Die weltweite Wirtschaft funktioniert, wenn Unternehmen etwas "unternehmen" können und auch die Möglichkeit haben, Unternehmen wieder zu schließen, weil Produktionen zu teuer sind oder zu teuer erscheinen oder die produzierten Produkte nicht mehr gefragt sind.

Wenn man das Schließen von Unternehmen gesetzlich verbieten will, kann man sicher sein, daß sich künftig kaum noch ein Unternehmen traut, eine neue Firma aufzumachen. Viele "Unternehmer" stellen keine Leute mehr ein, weil sie die im "Ernstfall" nicht mehr entlassen können. Der Staat kann fördernd eingreifen und er muß ein Sicherungsnetz aufspannen, damit die Menschen nicht in ein bodenloses Loch fallen, dafür zahlen Mitarbeiter und Unternehmen Steuern.

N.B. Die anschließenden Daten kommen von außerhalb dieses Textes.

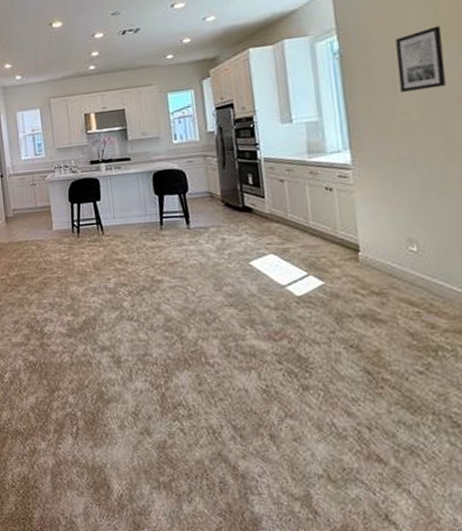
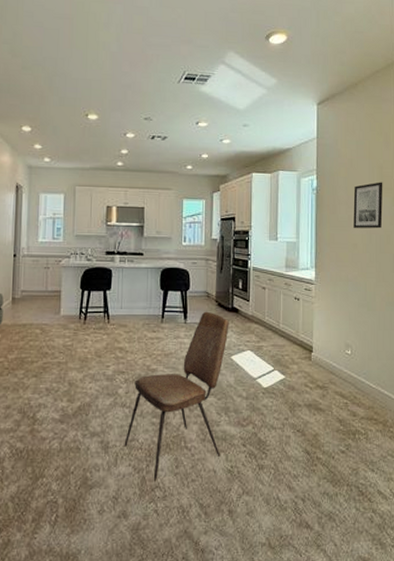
dining chair: none [137,213,251,400] -> present [124,311,229,482]

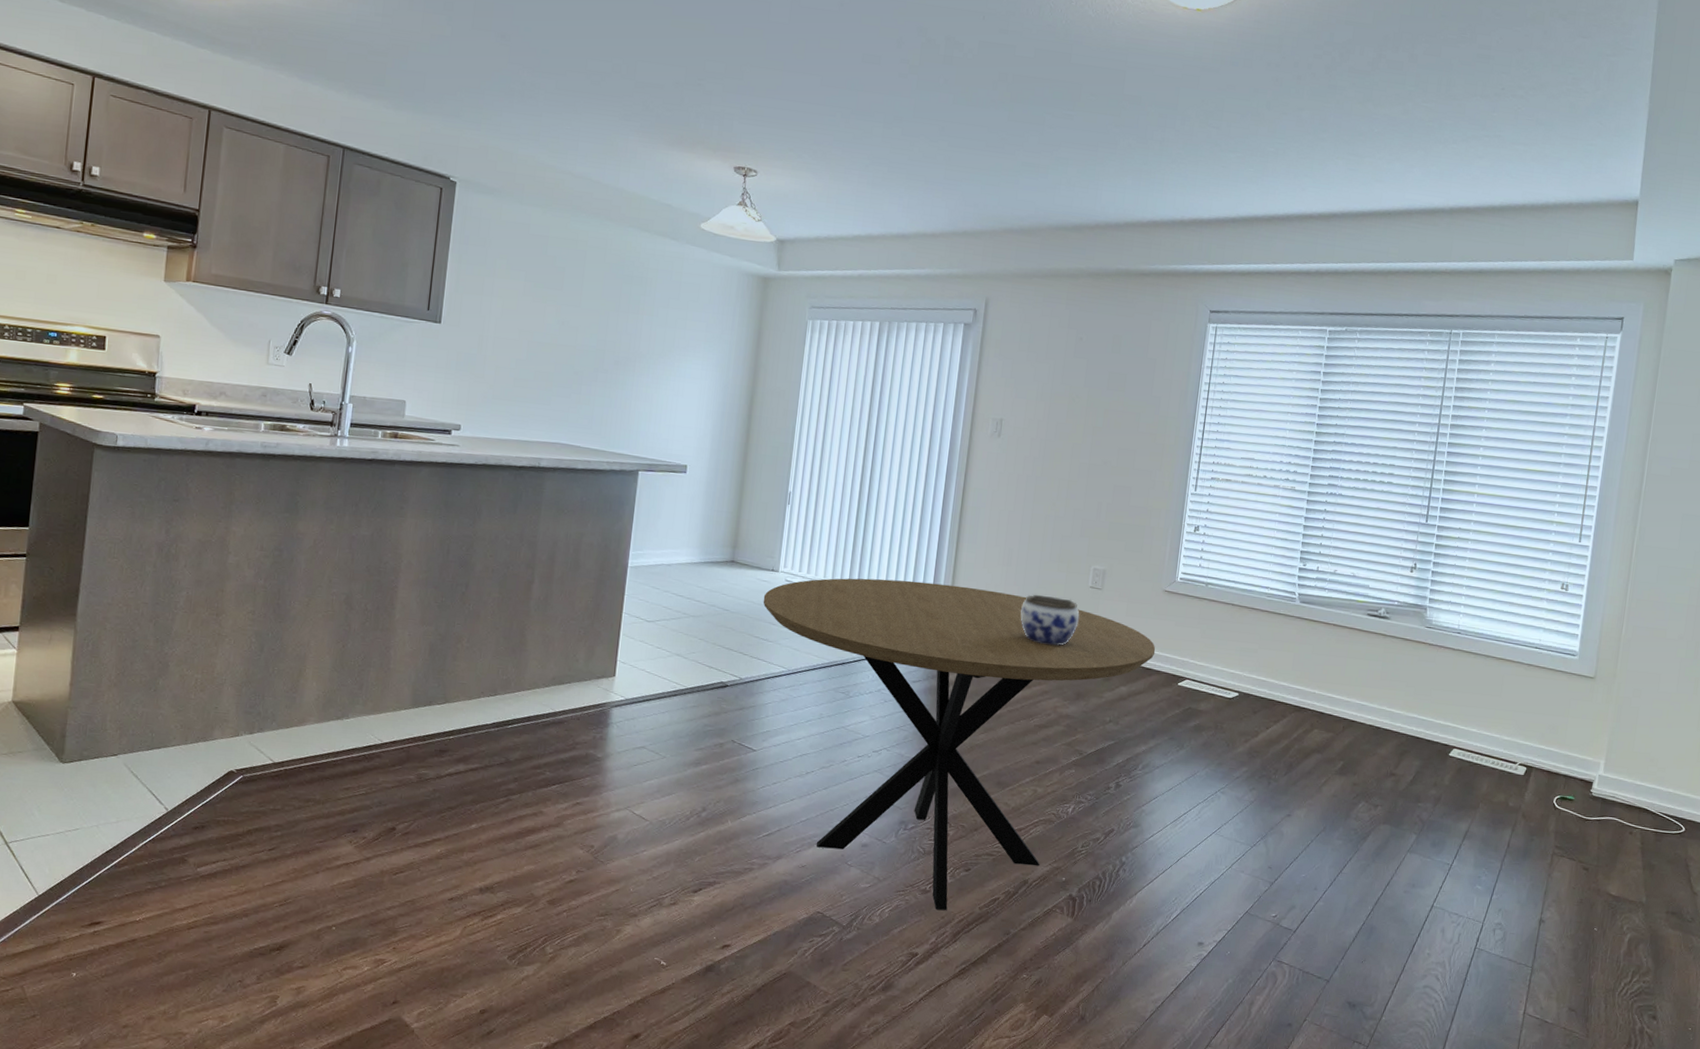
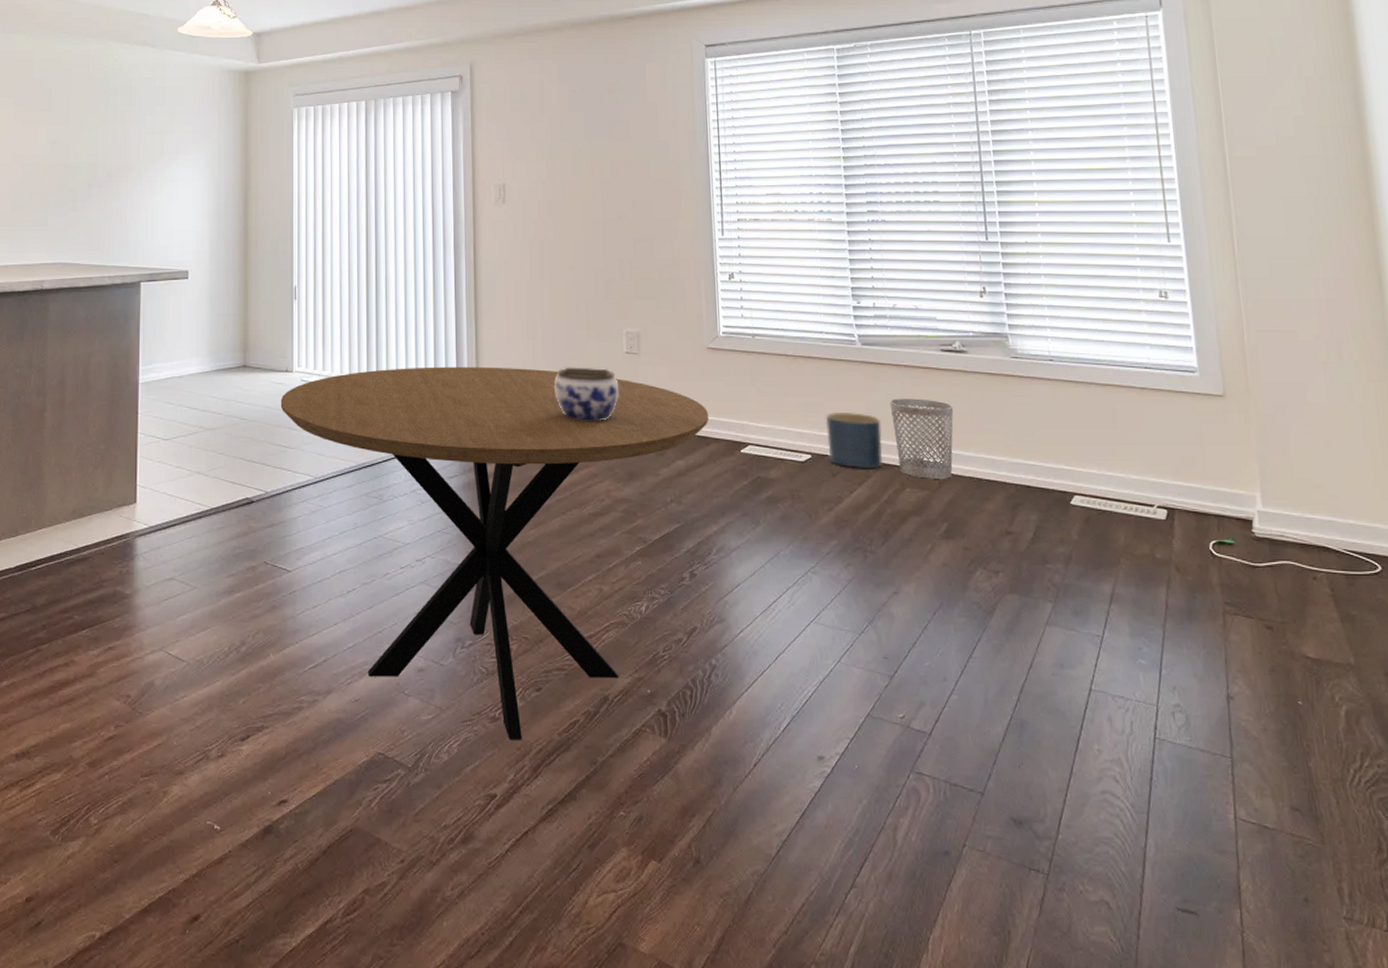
planter: none [1254,658,1304,710] -> present [825,411,884,468]
wastebasket: none [1312,652,1369,725] -> present [890,398,954,479]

Solange aber die Konsumenten wie die Lemminge nur nach Schnäppchen jagen, alles nur noch billig-billig-billig haben müssen, dürfen wir uns nicht wundern, wenn die Lieferanten nun mal dort produzieren, wo es noch viel billiger ist, als bei uns.

Wer jetzt überlegt, sein Nokia Handy wegzuwerfen, um zu einem "politisch korrekten Handy" zu wechseln, sollte nochmal nachdenken, denn...

- BenQ-Siemens? Die Siemens-Handysparte ist pleite, weil man viel zu lange die Warnzeichen der Kunden im Internet übersehen und an den Lädentheken überhört hat. Wie Siemens und BenQ das am Ende "hin"bekommen haben, war alles andere als schön. Etwa die Hälfte der ehemaligen mobilen Siemensianer haben heute wieder einen Job, der Rest sucht noch. Die Qualität der BenQ-Produkte ist durchwachsen, in Deutschland nahezu unbedeutend oder unverkäuflich.

- Motorola? Hat sein hochmodernes Werk in Flensburg geschlossen. 700 Arbeitsplätze sind weg. Auch hier hat ein Hersteller wichtige Trends verschlafen. Bedienbarkeit eines Motorola-Handys? Seit Jahren ein Drama.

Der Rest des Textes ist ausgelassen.